◆ SUPPLIED MATERIAL ◆
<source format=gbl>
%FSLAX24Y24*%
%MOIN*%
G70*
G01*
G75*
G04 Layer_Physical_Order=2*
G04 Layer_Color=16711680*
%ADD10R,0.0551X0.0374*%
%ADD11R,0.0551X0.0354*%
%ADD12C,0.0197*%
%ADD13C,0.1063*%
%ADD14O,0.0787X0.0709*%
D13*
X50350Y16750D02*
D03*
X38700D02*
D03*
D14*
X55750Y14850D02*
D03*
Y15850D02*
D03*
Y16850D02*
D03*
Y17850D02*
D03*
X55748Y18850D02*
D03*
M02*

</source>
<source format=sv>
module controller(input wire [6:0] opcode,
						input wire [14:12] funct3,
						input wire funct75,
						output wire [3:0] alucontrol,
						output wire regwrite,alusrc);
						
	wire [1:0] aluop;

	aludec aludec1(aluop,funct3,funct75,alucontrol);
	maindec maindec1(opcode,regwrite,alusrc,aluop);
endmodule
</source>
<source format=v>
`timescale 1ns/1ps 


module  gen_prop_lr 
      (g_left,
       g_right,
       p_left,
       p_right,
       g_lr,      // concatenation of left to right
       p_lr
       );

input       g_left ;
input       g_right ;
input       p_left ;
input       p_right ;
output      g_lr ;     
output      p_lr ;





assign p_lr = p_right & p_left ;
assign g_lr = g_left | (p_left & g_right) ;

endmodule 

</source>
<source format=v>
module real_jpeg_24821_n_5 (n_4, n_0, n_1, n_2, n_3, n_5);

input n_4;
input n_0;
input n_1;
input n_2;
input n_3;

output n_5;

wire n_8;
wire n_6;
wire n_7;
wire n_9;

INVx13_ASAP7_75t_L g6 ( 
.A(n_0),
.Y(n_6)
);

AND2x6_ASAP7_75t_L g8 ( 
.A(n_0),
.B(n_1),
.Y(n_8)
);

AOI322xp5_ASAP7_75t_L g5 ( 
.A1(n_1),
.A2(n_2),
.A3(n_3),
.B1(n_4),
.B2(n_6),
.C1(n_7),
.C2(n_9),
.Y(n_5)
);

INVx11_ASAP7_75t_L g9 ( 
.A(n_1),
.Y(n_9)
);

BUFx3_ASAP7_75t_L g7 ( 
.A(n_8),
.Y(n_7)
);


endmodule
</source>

--

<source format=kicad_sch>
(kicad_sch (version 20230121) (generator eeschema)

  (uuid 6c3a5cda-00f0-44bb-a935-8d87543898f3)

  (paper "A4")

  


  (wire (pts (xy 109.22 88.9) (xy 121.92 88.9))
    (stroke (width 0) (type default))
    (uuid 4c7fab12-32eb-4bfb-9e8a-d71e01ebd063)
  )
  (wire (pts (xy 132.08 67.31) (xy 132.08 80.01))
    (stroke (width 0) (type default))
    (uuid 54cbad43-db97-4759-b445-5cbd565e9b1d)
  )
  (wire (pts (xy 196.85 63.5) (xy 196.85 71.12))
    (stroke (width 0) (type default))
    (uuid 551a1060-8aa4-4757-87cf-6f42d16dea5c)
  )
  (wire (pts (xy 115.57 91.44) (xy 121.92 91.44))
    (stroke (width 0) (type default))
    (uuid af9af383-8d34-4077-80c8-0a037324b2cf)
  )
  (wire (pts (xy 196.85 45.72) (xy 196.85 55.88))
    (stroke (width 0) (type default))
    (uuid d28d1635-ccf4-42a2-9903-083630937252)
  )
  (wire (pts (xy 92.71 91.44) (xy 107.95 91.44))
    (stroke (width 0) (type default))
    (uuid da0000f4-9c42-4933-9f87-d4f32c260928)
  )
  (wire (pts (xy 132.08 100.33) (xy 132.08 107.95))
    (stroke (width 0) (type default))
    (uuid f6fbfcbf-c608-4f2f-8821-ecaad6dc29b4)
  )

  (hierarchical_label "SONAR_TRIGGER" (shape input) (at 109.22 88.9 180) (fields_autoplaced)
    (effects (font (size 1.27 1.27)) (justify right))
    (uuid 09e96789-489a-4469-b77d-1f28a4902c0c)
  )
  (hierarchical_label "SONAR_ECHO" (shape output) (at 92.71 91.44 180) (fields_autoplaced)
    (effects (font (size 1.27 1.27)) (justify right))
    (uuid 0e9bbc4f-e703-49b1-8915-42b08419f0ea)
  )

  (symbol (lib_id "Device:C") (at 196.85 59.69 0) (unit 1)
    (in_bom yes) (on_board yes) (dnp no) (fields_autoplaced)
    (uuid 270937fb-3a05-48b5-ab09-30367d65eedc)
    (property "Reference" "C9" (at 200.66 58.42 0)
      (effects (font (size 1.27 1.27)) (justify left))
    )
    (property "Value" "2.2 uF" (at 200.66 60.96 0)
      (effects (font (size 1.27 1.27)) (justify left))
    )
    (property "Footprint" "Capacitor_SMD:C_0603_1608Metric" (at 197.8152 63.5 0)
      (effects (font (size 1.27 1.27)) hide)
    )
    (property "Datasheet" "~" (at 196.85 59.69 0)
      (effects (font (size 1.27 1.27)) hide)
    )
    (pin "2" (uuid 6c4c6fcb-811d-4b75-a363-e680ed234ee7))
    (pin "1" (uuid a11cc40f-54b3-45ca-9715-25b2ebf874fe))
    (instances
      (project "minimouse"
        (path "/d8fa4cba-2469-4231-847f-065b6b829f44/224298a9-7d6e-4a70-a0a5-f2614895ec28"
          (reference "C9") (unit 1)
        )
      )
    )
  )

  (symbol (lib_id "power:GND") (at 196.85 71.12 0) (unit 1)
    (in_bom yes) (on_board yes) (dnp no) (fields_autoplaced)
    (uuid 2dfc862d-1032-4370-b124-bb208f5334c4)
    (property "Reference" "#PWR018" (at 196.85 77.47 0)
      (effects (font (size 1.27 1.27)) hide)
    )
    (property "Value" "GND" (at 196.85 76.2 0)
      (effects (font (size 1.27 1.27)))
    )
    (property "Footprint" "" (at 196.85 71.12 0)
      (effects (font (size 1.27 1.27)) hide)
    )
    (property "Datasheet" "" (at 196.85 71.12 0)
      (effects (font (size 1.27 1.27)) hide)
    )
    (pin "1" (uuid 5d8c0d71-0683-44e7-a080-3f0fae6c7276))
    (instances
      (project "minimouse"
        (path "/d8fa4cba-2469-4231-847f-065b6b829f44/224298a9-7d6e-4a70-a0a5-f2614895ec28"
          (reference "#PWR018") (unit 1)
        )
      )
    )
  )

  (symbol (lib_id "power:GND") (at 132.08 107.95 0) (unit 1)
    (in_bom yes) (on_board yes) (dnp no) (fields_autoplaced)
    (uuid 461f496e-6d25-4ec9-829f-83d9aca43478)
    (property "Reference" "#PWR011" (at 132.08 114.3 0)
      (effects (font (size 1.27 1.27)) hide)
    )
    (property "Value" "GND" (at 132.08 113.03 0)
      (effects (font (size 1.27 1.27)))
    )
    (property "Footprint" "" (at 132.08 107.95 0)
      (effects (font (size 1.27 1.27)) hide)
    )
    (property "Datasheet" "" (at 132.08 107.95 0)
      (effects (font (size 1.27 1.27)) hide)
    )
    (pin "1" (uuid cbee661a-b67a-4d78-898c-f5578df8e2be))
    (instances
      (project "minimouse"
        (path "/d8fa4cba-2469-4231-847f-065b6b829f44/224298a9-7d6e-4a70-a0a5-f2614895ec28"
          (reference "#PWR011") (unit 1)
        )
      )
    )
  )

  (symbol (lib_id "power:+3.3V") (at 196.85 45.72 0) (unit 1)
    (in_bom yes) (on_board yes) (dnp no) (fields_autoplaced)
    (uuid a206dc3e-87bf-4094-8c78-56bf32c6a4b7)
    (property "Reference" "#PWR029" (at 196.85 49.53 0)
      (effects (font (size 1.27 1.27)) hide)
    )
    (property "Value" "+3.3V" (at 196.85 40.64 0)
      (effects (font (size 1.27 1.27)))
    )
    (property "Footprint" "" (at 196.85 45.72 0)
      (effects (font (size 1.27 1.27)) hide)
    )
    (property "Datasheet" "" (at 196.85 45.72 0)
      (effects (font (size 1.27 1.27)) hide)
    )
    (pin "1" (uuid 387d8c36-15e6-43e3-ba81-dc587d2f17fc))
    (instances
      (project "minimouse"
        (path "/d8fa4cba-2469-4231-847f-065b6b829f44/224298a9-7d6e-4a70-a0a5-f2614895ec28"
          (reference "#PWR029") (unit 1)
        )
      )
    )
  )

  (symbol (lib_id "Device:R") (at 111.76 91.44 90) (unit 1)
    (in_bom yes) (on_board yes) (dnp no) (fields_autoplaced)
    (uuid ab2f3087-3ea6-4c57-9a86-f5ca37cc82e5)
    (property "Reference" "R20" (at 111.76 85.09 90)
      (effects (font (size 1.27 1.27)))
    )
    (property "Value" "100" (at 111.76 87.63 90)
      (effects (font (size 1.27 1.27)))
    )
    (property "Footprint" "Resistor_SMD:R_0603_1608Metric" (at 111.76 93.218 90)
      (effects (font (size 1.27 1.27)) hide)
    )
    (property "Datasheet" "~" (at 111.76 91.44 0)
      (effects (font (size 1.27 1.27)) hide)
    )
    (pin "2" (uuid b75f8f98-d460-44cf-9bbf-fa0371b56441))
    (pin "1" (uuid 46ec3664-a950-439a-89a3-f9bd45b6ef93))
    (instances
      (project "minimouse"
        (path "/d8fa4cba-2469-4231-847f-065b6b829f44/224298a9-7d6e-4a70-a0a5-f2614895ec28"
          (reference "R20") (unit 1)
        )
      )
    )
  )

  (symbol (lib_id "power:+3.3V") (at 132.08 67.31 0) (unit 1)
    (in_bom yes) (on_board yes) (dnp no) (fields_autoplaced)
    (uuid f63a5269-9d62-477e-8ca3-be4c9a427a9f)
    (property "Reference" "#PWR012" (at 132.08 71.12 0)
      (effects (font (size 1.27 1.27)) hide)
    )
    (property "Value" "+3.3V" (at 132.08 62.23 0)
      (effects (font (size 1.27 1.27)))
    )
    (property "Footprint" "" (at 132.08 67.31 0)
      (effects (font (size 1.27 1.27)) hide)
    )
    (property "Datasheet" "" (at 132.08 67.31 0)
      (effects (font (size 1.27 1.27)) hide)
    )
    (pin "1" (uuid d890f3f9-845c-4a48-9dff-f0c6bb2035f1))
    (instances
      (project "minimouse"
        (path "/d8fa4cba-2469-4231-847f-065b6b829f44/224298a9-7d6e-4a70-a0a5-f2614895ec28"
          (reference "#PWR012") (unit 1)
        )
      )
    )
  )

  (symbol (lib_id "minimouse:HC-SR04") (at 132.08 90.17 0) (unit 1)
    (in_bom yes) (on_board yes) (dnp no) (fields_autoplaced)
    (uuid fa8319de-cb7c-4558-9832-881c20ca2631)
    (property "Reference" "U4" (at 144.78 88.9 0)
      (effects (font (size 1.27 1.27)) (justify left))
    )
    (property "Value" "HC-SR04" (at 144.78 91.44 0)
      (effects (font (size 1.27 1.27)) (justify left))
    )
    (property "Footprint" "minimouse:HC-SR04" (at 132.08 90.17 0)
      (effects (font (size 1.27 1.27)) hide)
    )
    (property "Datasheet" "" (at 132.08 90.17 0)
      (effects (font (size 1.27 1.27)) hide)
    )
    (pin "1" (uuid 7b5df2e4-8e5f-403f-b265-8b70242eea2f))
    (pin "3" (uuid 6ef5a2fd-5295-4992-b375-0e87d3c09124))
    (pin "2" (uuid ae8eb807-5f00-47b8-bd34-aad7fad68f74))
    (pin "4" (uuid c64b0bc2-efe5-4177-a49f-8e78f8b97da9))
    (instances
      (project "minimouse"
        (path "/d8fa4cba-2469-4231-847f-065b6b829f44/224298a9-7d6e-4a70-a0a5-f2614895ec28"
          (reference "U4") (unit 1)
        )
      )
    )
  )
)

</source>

◆ WHAT TO PRODUCE ◆
Write out every line of the data that holds the word "shape".

◆ ANSWER SPACE ◆
  (hierarchical_label "SONAR_TRIGGER" (shape input) (at 109.22 88.9 180) (fields_autoplaced)
  (hierarchical_label "SONAR_ECHO" (shape output) (at 92.71 91.44 180) (fields_autoplaced)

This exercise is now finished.